Film Scott Phillips' Film Reviews

Film Review: Nico, 1988

 

Those must have been some of the best days of your life.  In the opening moments of Nico, 1988, a radio host offers that on-air comment to Christa Paggen a/k/a Nico, the lone female member of the 1960’s band The Velvet Underground.  She appeared on their 1967 album that Rolling Stone called “the most prophetic rock album ever made”.  With a shrug, Nico recalls singing on three songs and “playing tambourine the rest of the time”.  Maybe the greatest days of her life weren’t so great after all.

For the majority of Nico, 1988, we follow Christa’s attempts to keep her career afloat in the music business of the 1980’s that views her as a relic with no real commercial value.  That lady is a piece of history, a local Italian musician comments at one point.
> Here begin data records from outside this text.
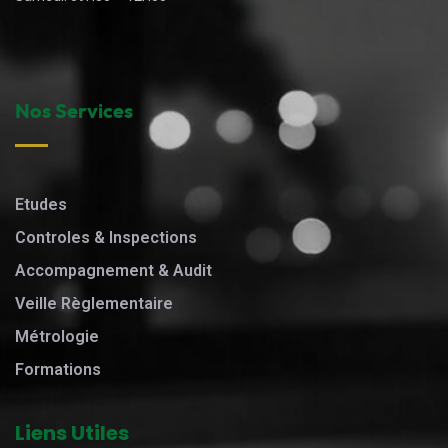
Nos Services
Etudes
Controles & Inspections
Accompagnement & Audit
Veille Règlementaire
Métrologie
Formations
Liens Utiles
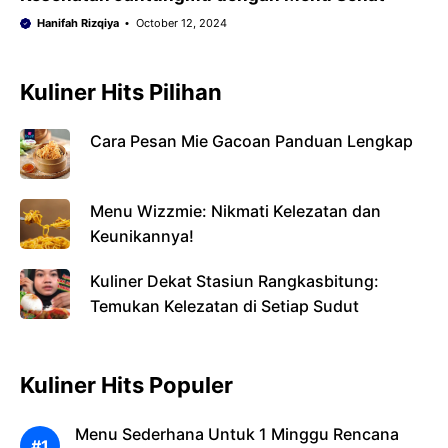
Hanifah Rizqiya
October 12, 2024
Kuliner Hits Pilihan
Cara Pesan Mie Gacoan Panduan Lengkap
Menu Wizzmie: Nikmati Kelezatan dan
Keunikannya!
Kuliner Dekat Stasiun Rangkasbitung:
Temukan Kelezatan di Setiap Sudut
Kuliner Hits Populer
Menu Sederhana Untuk 1 Minggu Rencana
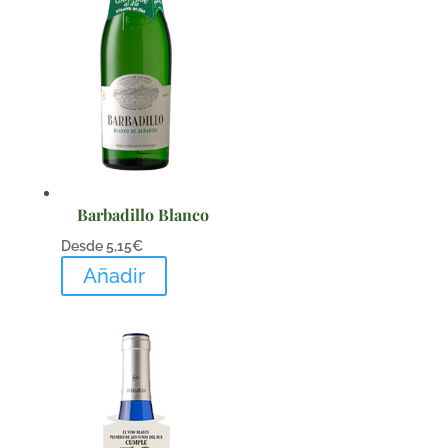
Barbadillo Blanco
Desde
5,15
€
Añadir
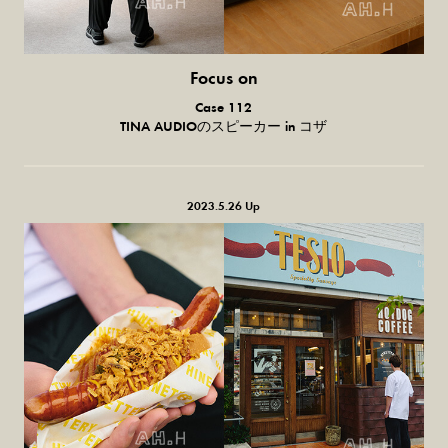
Focus on
気になる服とか人とか。
Case 112
TINA AUDIOのスピーカー in コザ
2023.5.26 Up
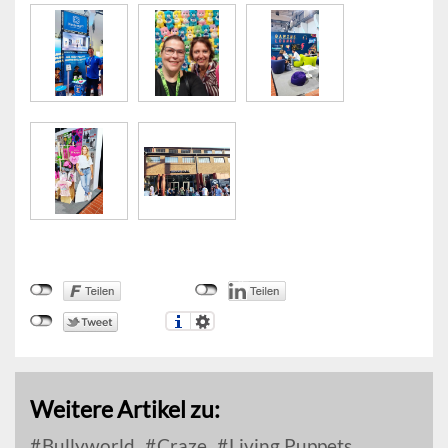
Weitere Artikel zu:
Bullyworld
Craze
Living Puppets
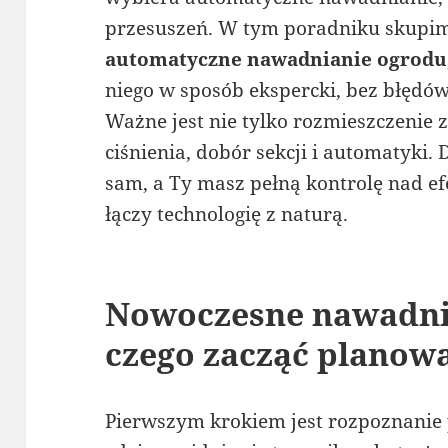
przesuszeń. W tym poradniku skupimy
automatyczne nawadnianie ogrodu
niego w sposób ekspercki, bez błędó
Ważne jest nie tylko rozmieszczenie z
ciśnienia, dobór sekcji i automatyki.
sam, a Ty masz pełną kontrolę nad ef
łączy technologię z naturą.
Nowoczesne nawadnia
czego zacząć planow
Pierwszym krokiem jest rozpoznanie p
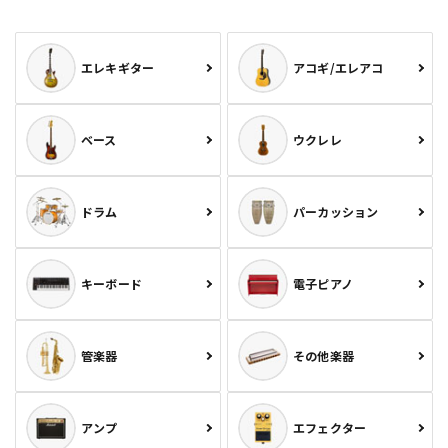
エレキギター
アコギ/エレアコ
ベース
ウクレレ
ドラム
パーカッション
キーボード
電子ピアノ
管楽器
その他楽器
アンプ
エフェクター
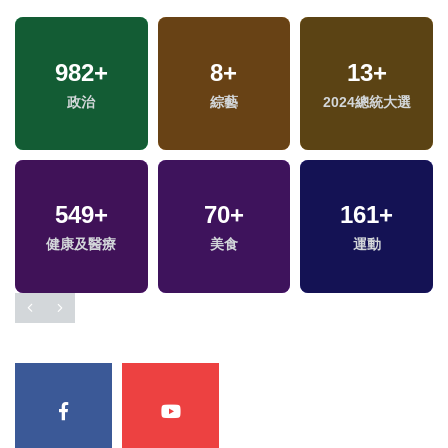
982
+
8
+
13
+
政治
綜藝
2024總統大選
549
+
70
+
161
+
健康及醫療
美食
運動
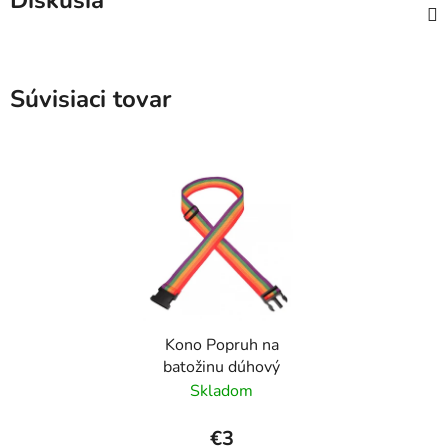
Diskusia
Súvisiaci tovar
Kono Popruh na
batožinu dúhový
Skladom
€3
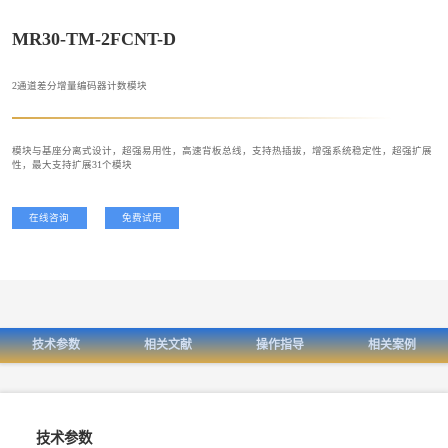
MR30-TM-2FCNT-D
2通道差分增量编码器计数模块
模块与基座分离式设计，超强易用性，高速背板总线，支持热插拔，增强系统稳定性，超强扩展
性，最大支持扩展31个模块
在线咨询
免费试用
技术参数
相关文献
操作指导
相关案例
技术参数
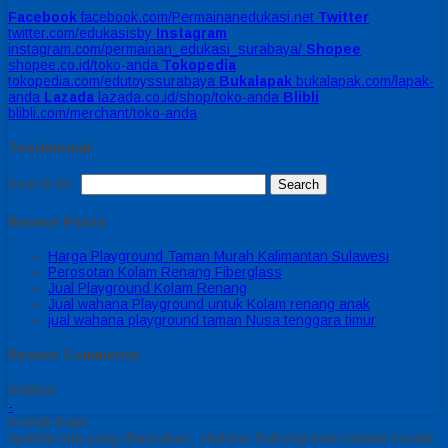
Facebook
facebook.com/Permainanedukasi.net
Twitter
twitter.com/edukasisby
Instagram
instagram.com/permainan_edukasi_surabaya/
Shopee
shopee.co.id/toko-anda
Tokopedia
tokopedia.com/edutoyssurabaya
Bukalapak
bukalapak.com/lapak-
anda
Lazada
lazada.co.id/shop/toko-anda
Blibli
blibli.com/merchant/toko-anda
Testimonial
Search for:
Recent Posts
Harga Playground Taman Murah Kalimantan Sulawesi
Perosotan Kolam Renang Fiberglass
Jual Playground Kolam Renang
Jual wahana Playground untuk Kolam renang anak
jual wahana playground taman Nusa tenggara timur
Recent Comments
Sidebar
-
Kontak Kami
Apabila ada yang ditanyakan, silahkan hubungi kami melalui kontak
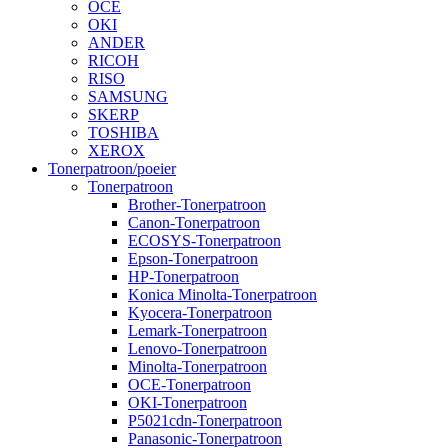
OCE
OKI
ANDER
RICOH
RISO
SAMSUNG
SKERP
TOSHIBA
XEROX
Tonerpatroon/poeier
Tonerpatroon
Brother-Tonerpatroon
Canon-Tonerpatroon
ECOSYS-Tonerpatroon
Epson-Tonerpatroon
HP-Tonerpatroon
Konica Minolta-Tonerpatroon
Kyocera-Tonerpatroon
Lemark-Tonerpatroon
Lenovo-Tonerpatroon
Minolta-Tonerpatroon
OCE-Tonerpatroon
OKI-Tonerpatroon
P5021cdn-Tonerpatroon
Panasonic-Tonerpatroon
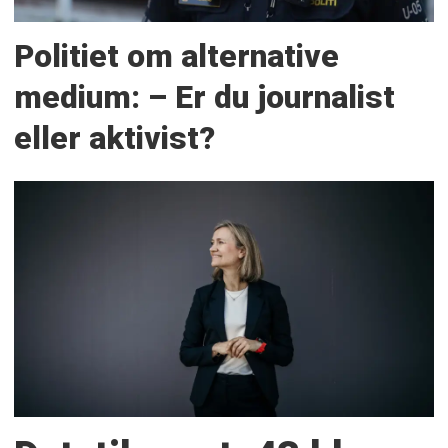
Politiet om alternative
medium: – Er du journalist
eller aktivist?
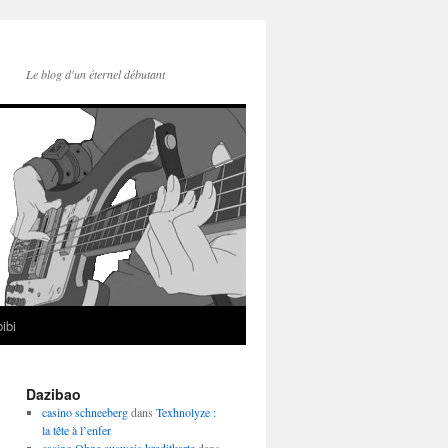
Le blog d'un éternel débutant
ibi
Dazibao
casino schneeberg
dans
Texhnolyze :
la tête à l’enfer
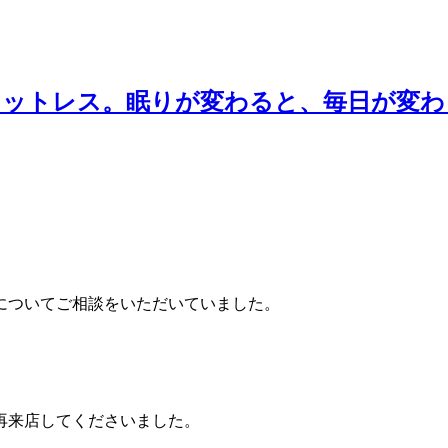
スマットレス。眠りが変わると、毎日が変
についてご相談をいただいていました。
再来店してくださいました。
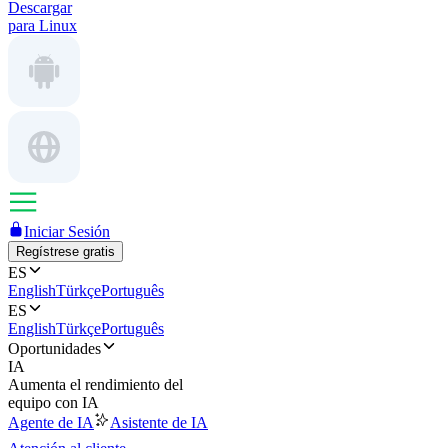
Descargar
para Linux
Iniciar Sesión
Regístrese gratis
ES
English
Türkçe
Português
ES
English
Türkçe
Português
Oportunidades
IA
Aumenta el rendimiento del
equipo con IA
Agente de IA
Asistente de IA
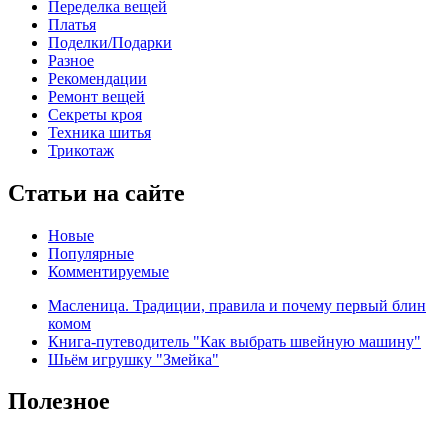
Переделка вещей
Платья
Поделки/Подарки
Разное
Рекомендации
Ремонт вещей
Секреты кроя
Техника шитья
Трикотаж
Статьи на сайте
Новые
Популярные
Комментируемые
Масленица. Традиции, правила и почему первый блин
комом
Книга-путеводитель "Как выбрать швейную машину"
Шьём игрушку "Змейка"
Полезное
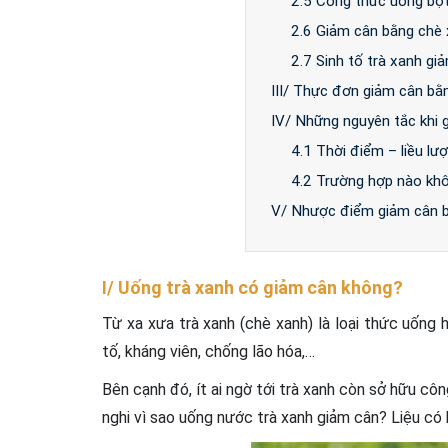
2.5 Công thức uống bột
2.6 Giảm cân bằng chè 
2.7 Sinh tố trà xanh gi
III/ Thực đơn giảm cân bằ
IV/ Những nguyên tắc khi g
4.1 Thời điểm – liều l
4.2 Trường hợp nào kh
V/ Nhược điểm giảm cân b
I/ Uống trà xanh có giảm cân không?
Từ xa xưa trà xanh (chè xanh) là loại thức uống 
tố, kháng viên, chống lão hóa,…
Bên cạnh đó, ít ai ngờ tới trà xanh còn sở hữu cô
nghi vì sao uống nước trà xanh giảm cân? Liệu có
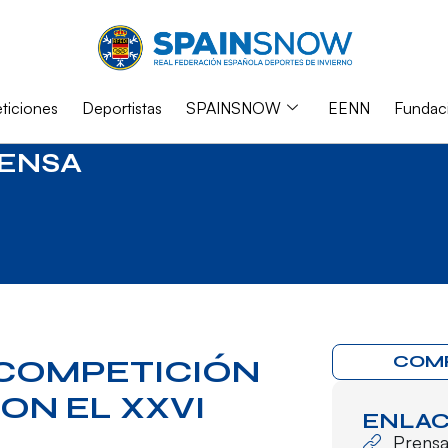
iciones
Deportistas
SPAINSNOW
EENN
Fundac
ENSA
COM
 COMPETICIÓN
ON EL XXVI
ENLAC
Prens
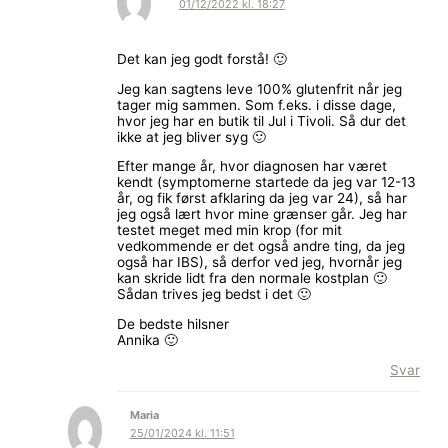
01/12/2022 kl. 18:27
Det kan jeg godt forstå! 🙂
Jeg kan sagtens leve 100% glutenfrit når jeg
tager mig sammen. Som f.eks. i disse dage,
hvor jeg har en butik til Jul i Tivoli. Så dur det
ikke at jeg bliver syg 🙂
Efter mange år, hvor diagnosen har været
kendt (symptomerne startede da jeg var 12-13
år, og fik først afklaring da jeg var 24), så har
jeg også lært hvor mine grænser går. Jeg har
testet meget med min krop (for mit
vedkommende er det også andre ting, da jeg
også har IBS), så derfor ved jeg, hvornår jeg
kan skride lidt fra den normale kostplan 🙂
Sådan trives jeg bedst i det 🙂
De bedste hilsner
Annika 🙂
Svar
Maria
25/01/2024 kl. 11:51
But, Nico has no desire to be a well-mannered ambassador for the counterculture of the 60’s. She is struggling to stay relevant, making music that is an acquired taste to say the least. She is prone to diva-like tantrums on stage but lacks the commercial clout that might excuse her outbursts.

Christa’s past and present are intertwined through brief flashbacks detailing her childhood in war-torn Berlin and her drug-fueled days in the New York underground art scene with Andy Warhol and Lou Reed. But, as she tells her long-time manager, at the top and at the bottom, both are still empty.  Throughout the film Christa tries to fill that void with drugs, failed relationships, and a reunion with her mentally ill son that she abandoned as a child.

Trine Dyrholm (star of the Danish television series The Legacy) de-glams for her role as the drug-addicted musician who shoots heroin in bathrooms and vomits on the side of the road. But, it’s her haunted eyes that give Christa her depth.  I wasn’t happy when I was beautiful she tells a friend, and the forlorn look on her face attests to the accuracy of her words.

Writer/director Susanna Nicchiarelli avoids the music biopic cliches. We never see Christa’s days of adoration. Instead, we witness her futile attempts to connect with an audience that no longer understands her. Nico, 1988 is not a rags-to-riches fable or a tale of redemption. It’s grounded in a harsh reality where the relentless drive to succeed ends in nightclubs and gymnasiums filled with indifference.  If it sounds like a bleak journey, it is.  But, it’s one worth taking.